どれだけの人間をどれだけの時間動かせるかは、支払われる金額次第。
お金持ちとは、他人の時間を多く利用できる人とも言えますね。
自分の時間を高く売って資金を作れば、今度はその対価をもって他人に命令することができます。
相手がハリウッド俳優だろうと、テレビに出演する大物タレントだろうと、お金さえあれば大抵の労働者は自由にできます。
貴方がその気になれば、猫賢者だって意のままに動かすことができます。
誰でもほんの数センチの福沢さんを積むだけで、三回回ってワンと鳴かせることができるでしょう。(猫なのに)

しかし、買えるのはあくまで他人の時間だけです。
お金があれば何でもできる、というわけではありません。
特に注意したいのは、自分の時間は買えない、ということ。
エセ賢者の1時間は1万円で買えても、貴方自身の1秒は1億円積んでも買えないんですよ。

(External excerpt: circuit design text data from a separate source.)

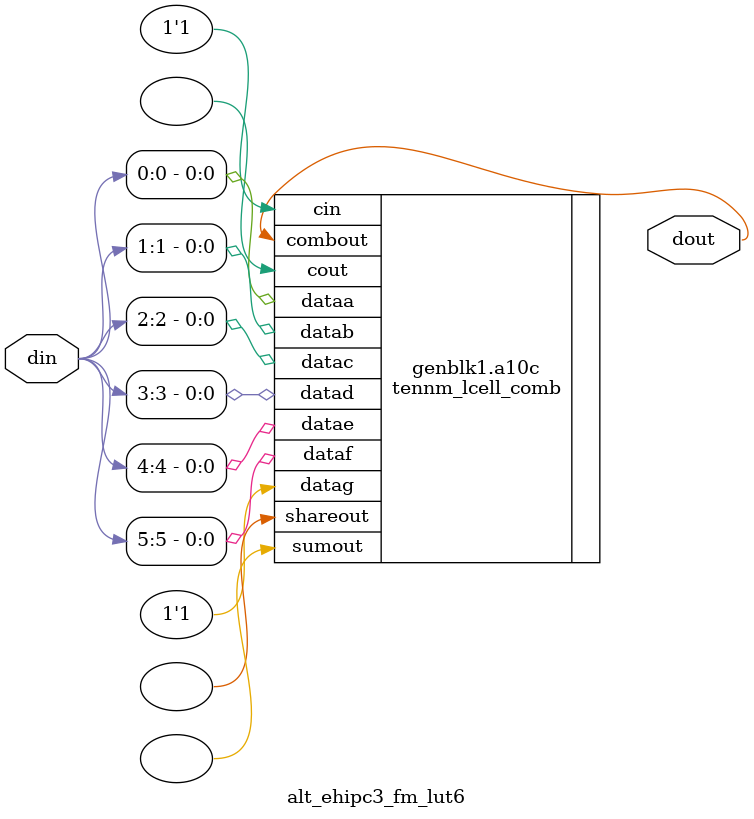
<source format=v>


`timescale 1ns / 1ps
// synthesis translate_on

module alt_ehipc3_fm_lut6 #(
    parameter MASK = 64'h80000000_00000000,
    parameter SIM_EMULATE = 1'b0
) (
    input [5:0] din,
    output dout
);

generate
    if (SIM_EMULATE) begin
        assign dout = MASK [din];
    end else begin
        //Note: the S5 cell is 99% the same, and compatible
        //stratixv_lcell_comb a10c (
 
        tennm_lcell_comb a10c (
            .dataa (din[0]),
            .datab (din[1]),
            .datac (din[2]),
            .datad (din[3]),
            .datae (din[4]),
            .dataf (din[5]),
            .datag(1'b1),
            
            .cin(1'b1),
            
            
            // synthesis translate_off
            // this is for stratix 10 (fourteen) but not the others
            .datah(1'b1),
                        
            // this does not exist in S10, but is partially there in the models right this second
            .sharein(1'b0),
            // synthesis translate_on
            
            .sumout(),.cout(),.shareout(),
            .combout(dout)
        );
        defparam a10c .lut_mask = MASK;
        defparam a10c .shared_arith = "off";
        defparam a10c .extended_lut = "off";
    end
endgenerate

endmodule
`ifdef QUESTA_INTEL_OEM
`pragma questa_oem_00 "iNcmQeM5R+2wXyQcrIvK9Aed2O3DNv4QGFTpmcaGURS3nf96+gCegtWg50e6rleWE64VT4+790Ghs95mog/VHoEYybDIGn5EoWfqpEPzBOW06ogVsMbRm79acU6L09a0INNw7swJhWgHQdzl07TrCbOuFN5j/YV4soVomm30RbpyPicKqaC/jMGdl00awWTRKYI/LlUWB2031x5qz4fwVbhj6DvZKYVLlQLmylj6M7tCBT2jROsGLavv3+BL7vl1EpIIGlnhiHA+KWQ1FwSaMsTUi0krt28Gstwa1/k2mpTPP+WEIbJdLDnMBqrZIilRfJcPoqjQRcea08130ADlGdtNolg1PGbo1pBq43OfLF5f/V4R4q/Bcay1BP6SOH9zL6FU+1iaPJ3ApApHo3n4SbkrqQemkv0YceE78c/Gl8V5YkbocLAb2uIJ4es8gCZzsmpIv4LnmbYKU+0LqR74wqRpZrCvYv4xsdqp3VGlOjELKgkhFoXztnSA7sUbP3wb6R56EU9lDjKm8RMDtWTECsoiuWaC5xdHEjzFyEdycbLjyzuvVOZ573mpdd5sS8+6OW1hmE8Gj2PrN3VLLNN9sTCCvLBVG5R9fG/iI+b+7J9Zp+I6CEcIwEPdqwAxNB3gamE4Pmwf322b0vqQsutdNb15+eSgX4nJjfL1r/H0vQX4eN+tW9dqqCs/WHo3YYkpNxip7UFuMmvIYfS042CtISNvSaig48Rf5u4UwgK2T/UUeITZ1IPpE+8/Gwx+K7+6pDsVDVnXsSREQr9L9fg4MJkEhXWfPypQ7Ld2F71o2bZKEWKe4Cq2eB9SFe2T34pthKjKbRdHhv3efgGdfyOMnMZS+So+GJNr3xvDveYWGd7WmfU5SihVbC2xVbYW5fGWdS9kc92r9Seu6h7Aabng1+hou1L+uOeYCeUxlYwSe6BDbtm2M7weRvcPGJZvlay1kkJuw00lS/a/LHubPJN35DvHo3/Ds15lYPqJ3d36SyKewKj6Ihmbfm7o5y9oZHsN"
`endif
</source>
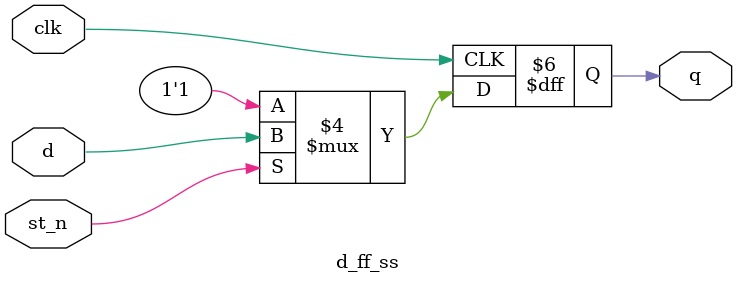
<source format=v>
module d_ff_ss (
    input  clk, st_n, d, 
    output reg q 
);
    always @(posedge clk) begin
        if (st_n == 0) q <= 1'b1;
        else q <= d;
    end
endmodule
</source>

サラリーマンが収入を得るためには、毎日会社に行って就業時間中はオフィスに拘束されないといけない。
一方でその賃金を全部返還しても、費やした時間は全く返ってこない。
時間とお金には、どうしようもない不可逆性があるんですね。
貴方が会社で得た給料は、それに費やした時間に見合った価値がありますか?
富は生活の衣食住を保証し、様々な手助けをしてくれますが、それは他人が協力が得られるというだけの話です。
たとえ何億円の預金があっても、余命いくばくもない老人が病室のベットに括り付けられていたら意味がありませんよね。
貴方の夢を叶えるのはあくまで自身の身体と時間であって、お金が全てを解決してくれるわけではありません。
お金は他人。
どうやっても、貴方自身にはなれないんですよ。